Transfert électronique dans des complexes de lanthanides : de la structure électronique à la réactivité

FR  |  
EN
Auteur / Autrice : Arnaud Jaoul
Direction : Carine ClavaguéraGrégory Nocton
Type : Thèse de doctorat
Discipline(s) : Chimie
Date : Soutenance le 19/09/2017
Etablissement(s) : Université Paris-Saclay (ComUE)
Ecole(s) doctorale(s) : École doctorale Sciences chimiques : molécules, matériaux, instrumentation et biosystèmes (Orsay, Essonne ; 2015-....)
Partenaire(s) de recherche : Laboratoire : Laboratoire de Chimie Moléculaire (Palaiseau ; 2014-....)
Établissement opérateur d'inscription : École polytechnique (Palaiseau, Essonne ; 1795-....)
Jury : Président / Présidente : Philippe Maître
Examinateurs / Examinatrices : Carine Clavaguéra, Grégory Nocton, Hélène Gérard
Rapporteurs / Rapporteuses : Marc Walter, Nicolas Mézailles

Résumé

FR  |  
EN

Comprendre les réactions biologiques requiert l'utilisation de composés capables de transférer des électrons de manière sélective et de stabiliser des intermédiaires réactionnels.
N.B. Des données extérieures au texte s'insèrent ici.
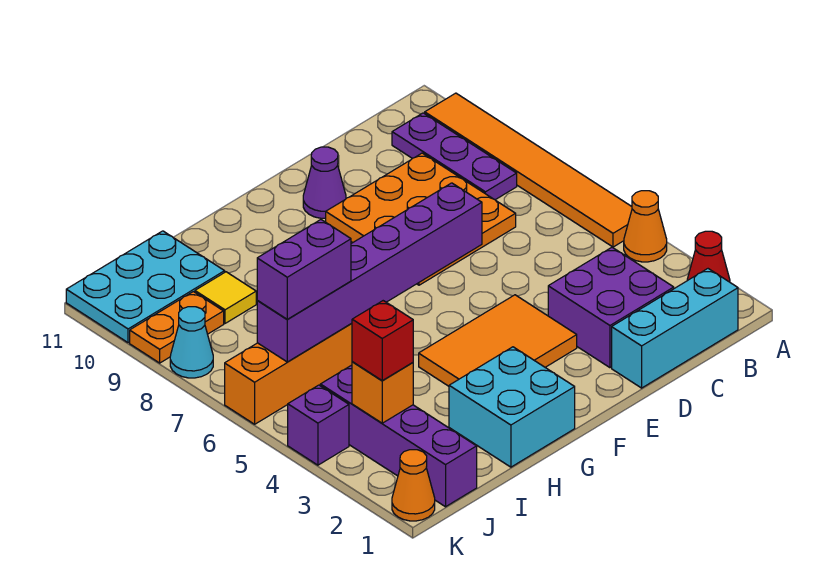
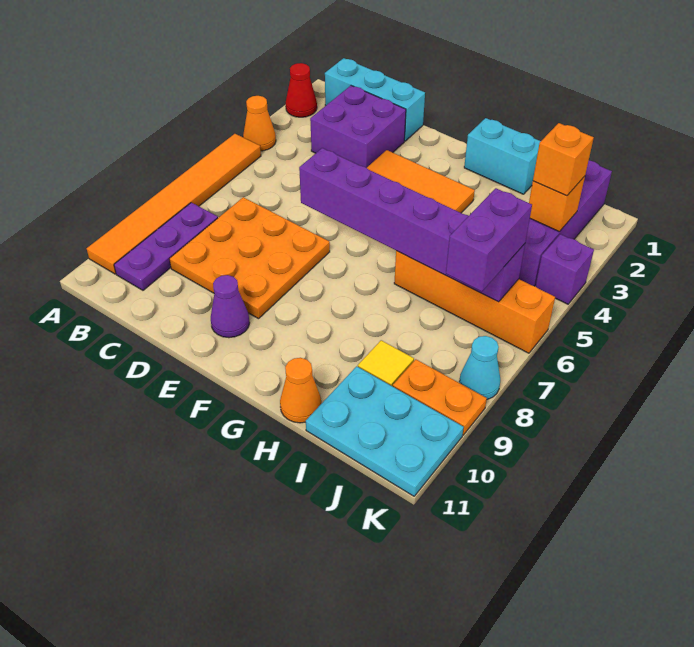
cyan brick G1:H2 level 1 -> cyan brick G1:H1 level 1
purple brick I6:J6 level 3 -> purple brick J6:J7 level 3
red brick J3 level 3 -> orange brick J3 level 3
orange cone K1 level 1 -> orange cone H11 level 1

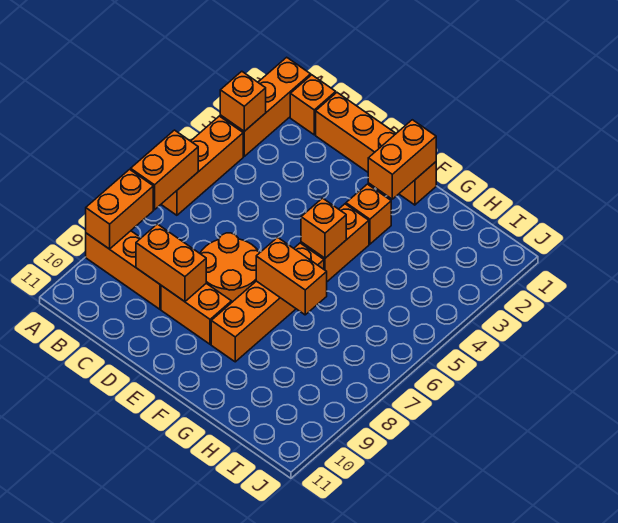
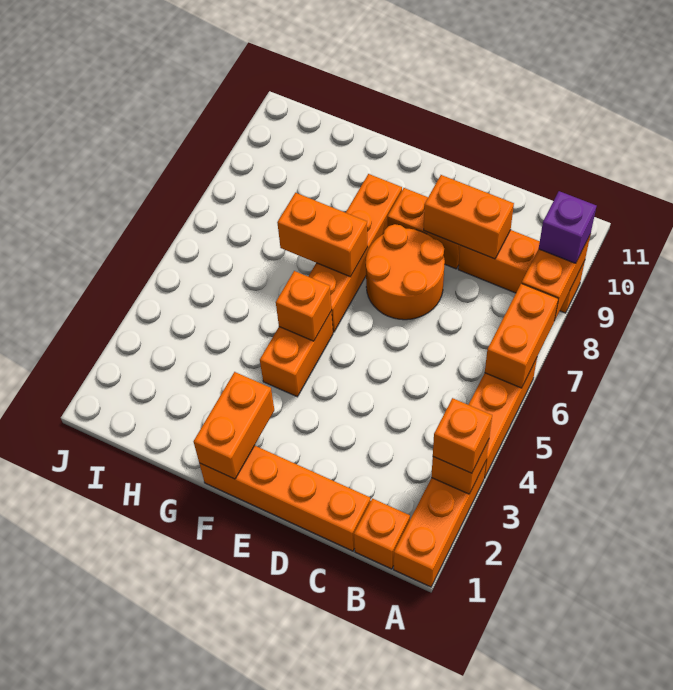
none -> purple brick A9 level 3
orange brick F3 level 1 -> orange brick A3 level 3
Ce travail s'est intéressé à la conception et à la réactivité de complexes de lanthanide divalents qui ont ce type de propriétés.Dans un premier temps, la réduction de deux molécules organiques, la phénanthroline et la benzophenone, a été étudiée. Les données thermodynamiques obtenues avec la phénanthroline ont permis de construire un ensemble de données de références de différentes fonctionnelles de la densité. Des méthodes de type TDDFT et CASSCF ont été ensuite mises en oeuvre afin de reproduire les spectres UV-visibles.Par la suite, les radicaux benzophenone et phénanthroline ont été utilisés afin de réaliser des réactions radicalaires. L'utilisation du radical tempo a permis de réaliser des réactions de réduction induite par les effets stériques des complexes. La compétition entre la benzophenone et la phénanthroline a également été étudiée et a permis de réaliser des couplages de type Minisci, qui sont inédits pour des complexes de lanthanides.Enfin, la réduction de composés organométalliques via un ligand N-hétérocyclique a été réalisée. Deux de ces composés ont été comparés vis à vis de la stabilisation de complexes de palladium au degré d'oxydation +IV. L'importance du ligand a été de plus étudiée grâce à des calculs CASSCF et DFT qui ont montré que certains types de ligands permettaient un transfert électronique plus direct jusqu'au palladium.